# Task prompt
What lines of the data below hold the string "scroll"? Copy each one.

# Records provided
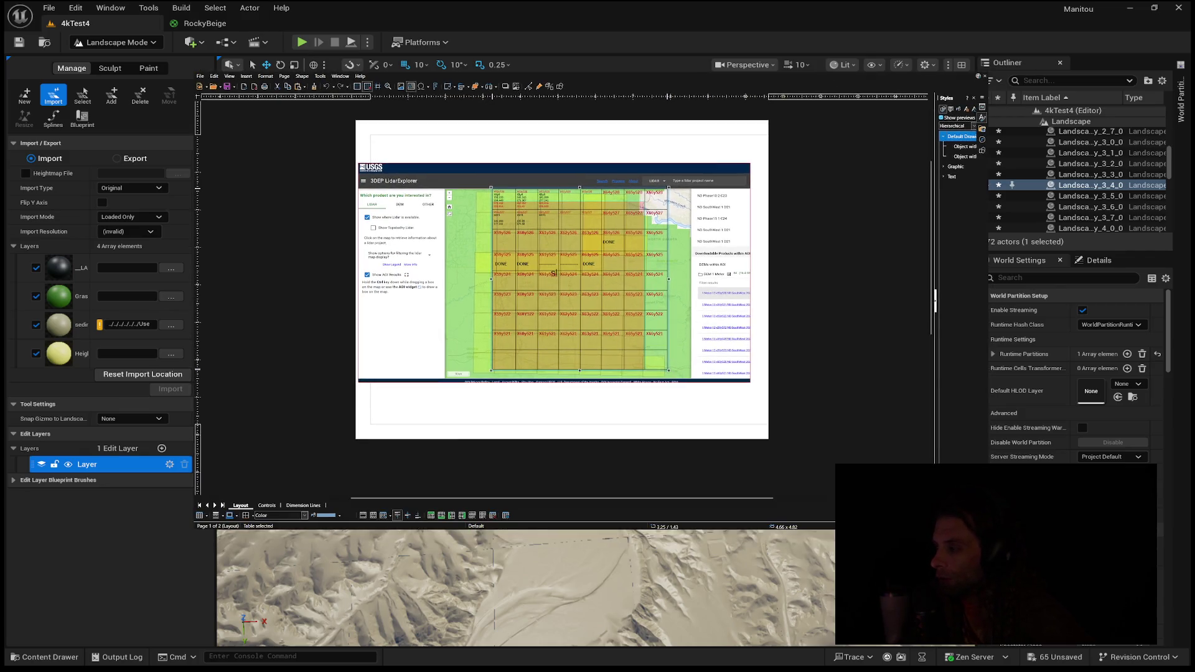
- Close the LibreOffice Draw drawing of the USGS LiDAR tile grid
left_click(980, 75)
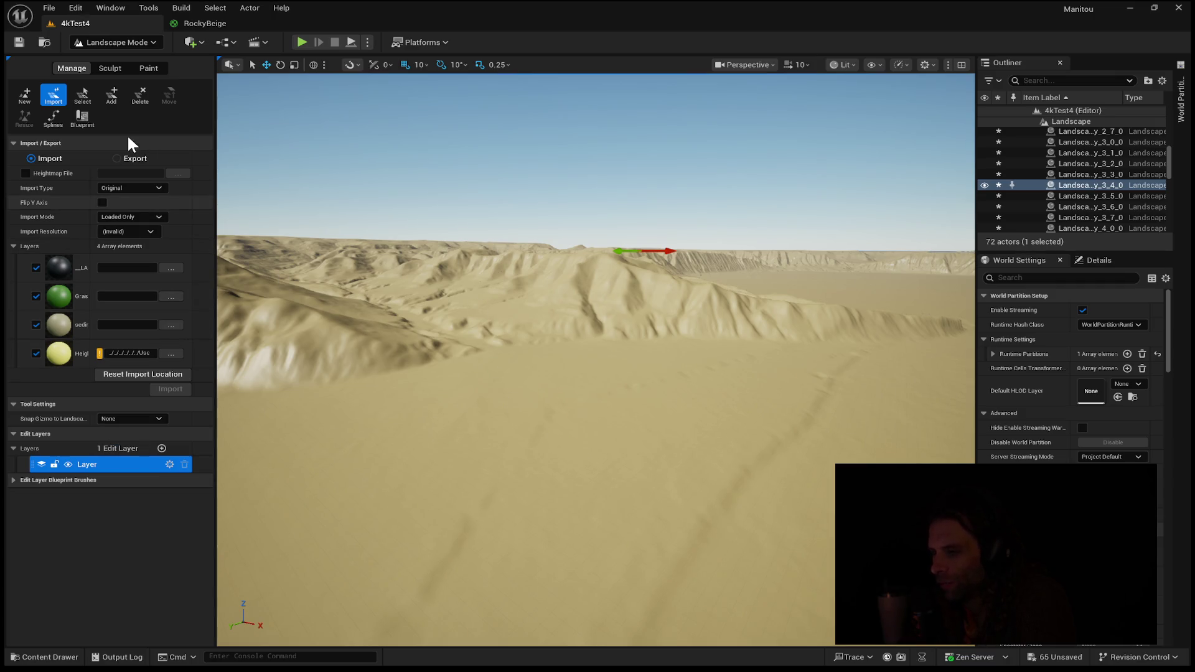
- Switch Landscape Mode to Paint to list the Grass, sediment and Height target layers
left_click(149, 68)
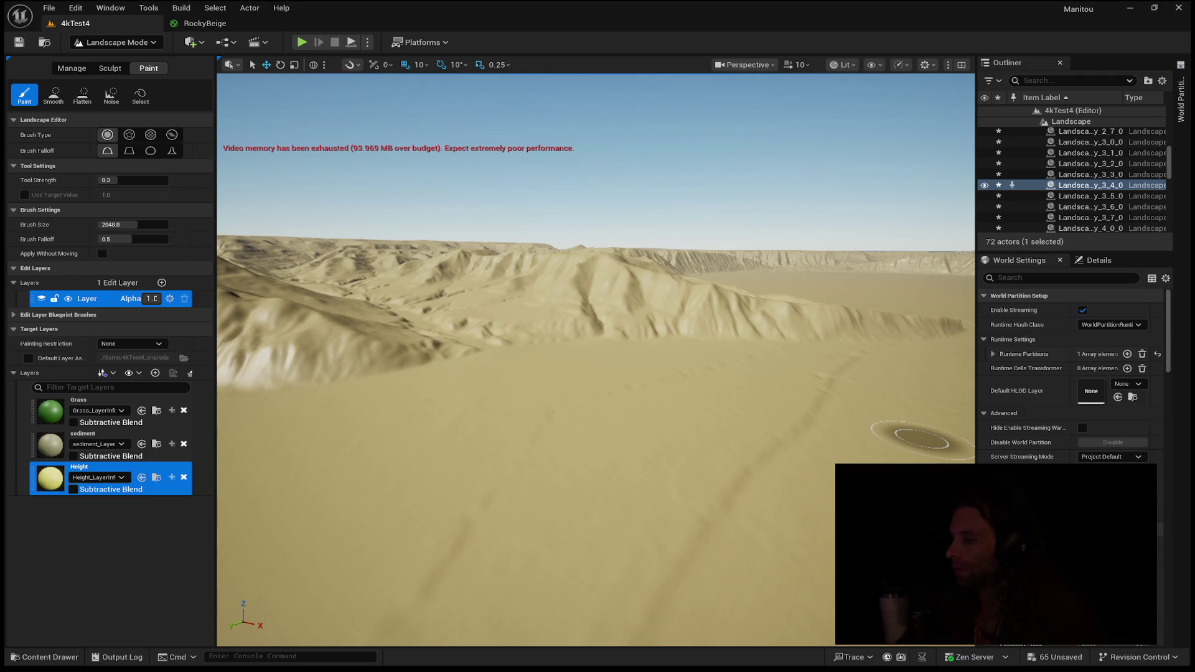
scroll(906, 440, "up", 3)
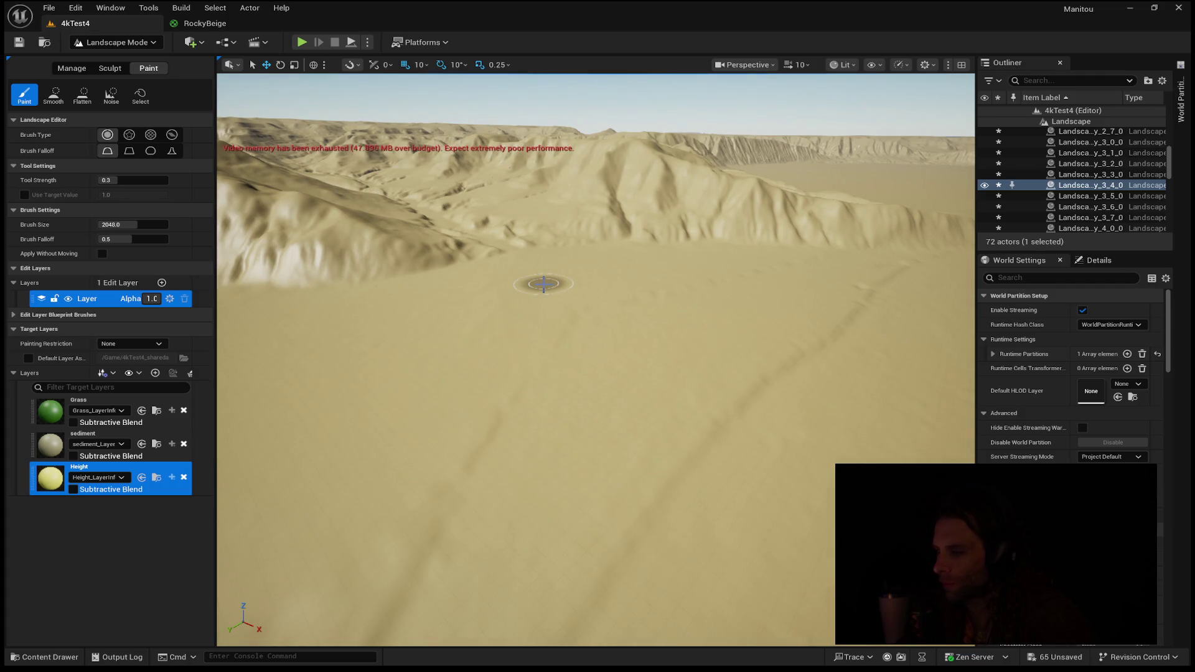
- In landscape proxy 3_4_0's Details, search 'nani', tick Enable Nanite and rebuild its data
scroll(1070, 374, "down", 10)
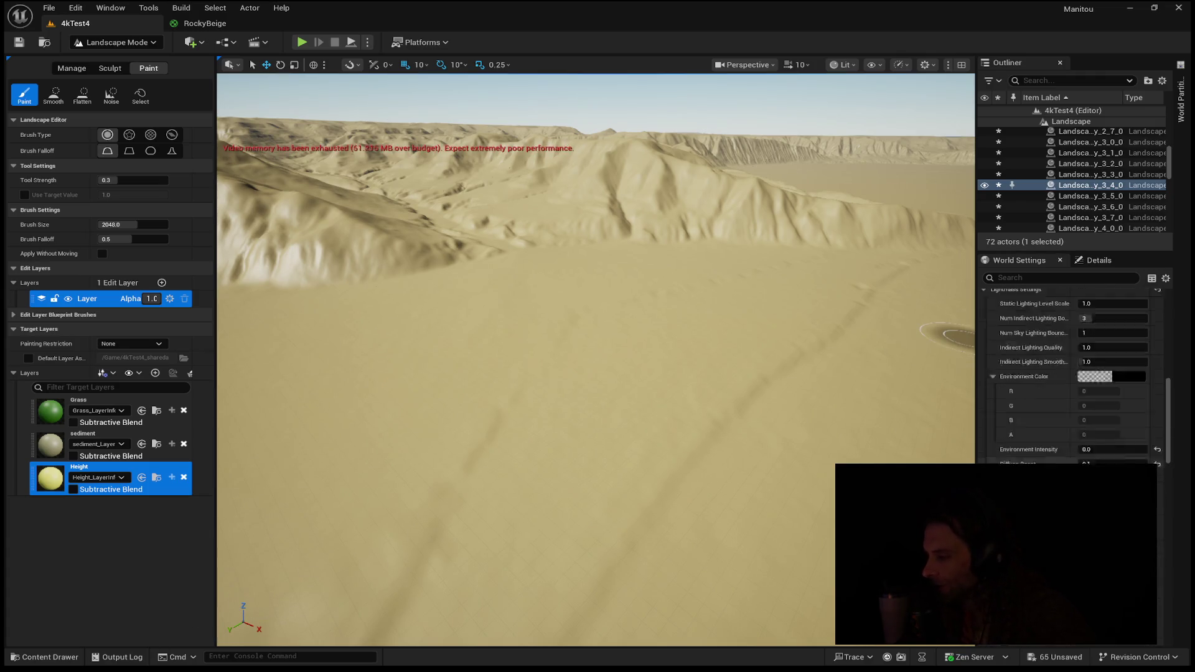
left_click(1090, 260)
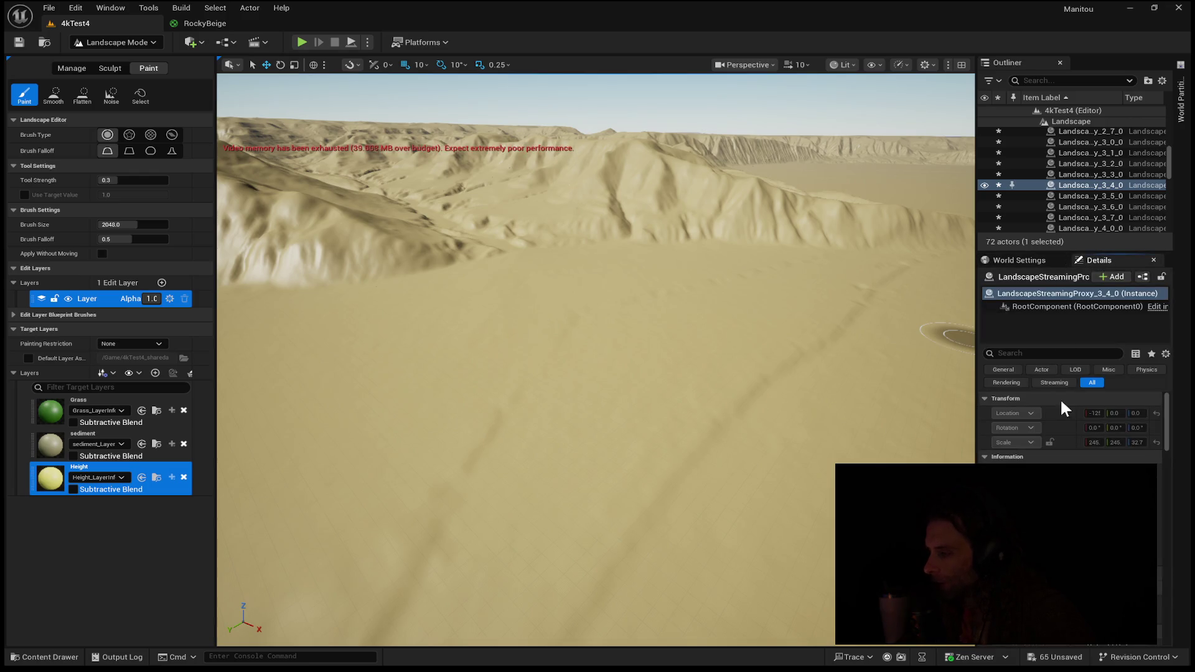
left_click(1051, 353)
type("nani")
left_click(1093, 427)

# Response for this exercise
scroll(906, 440, "up", 3)
scroll(1070, 374, "down", 10)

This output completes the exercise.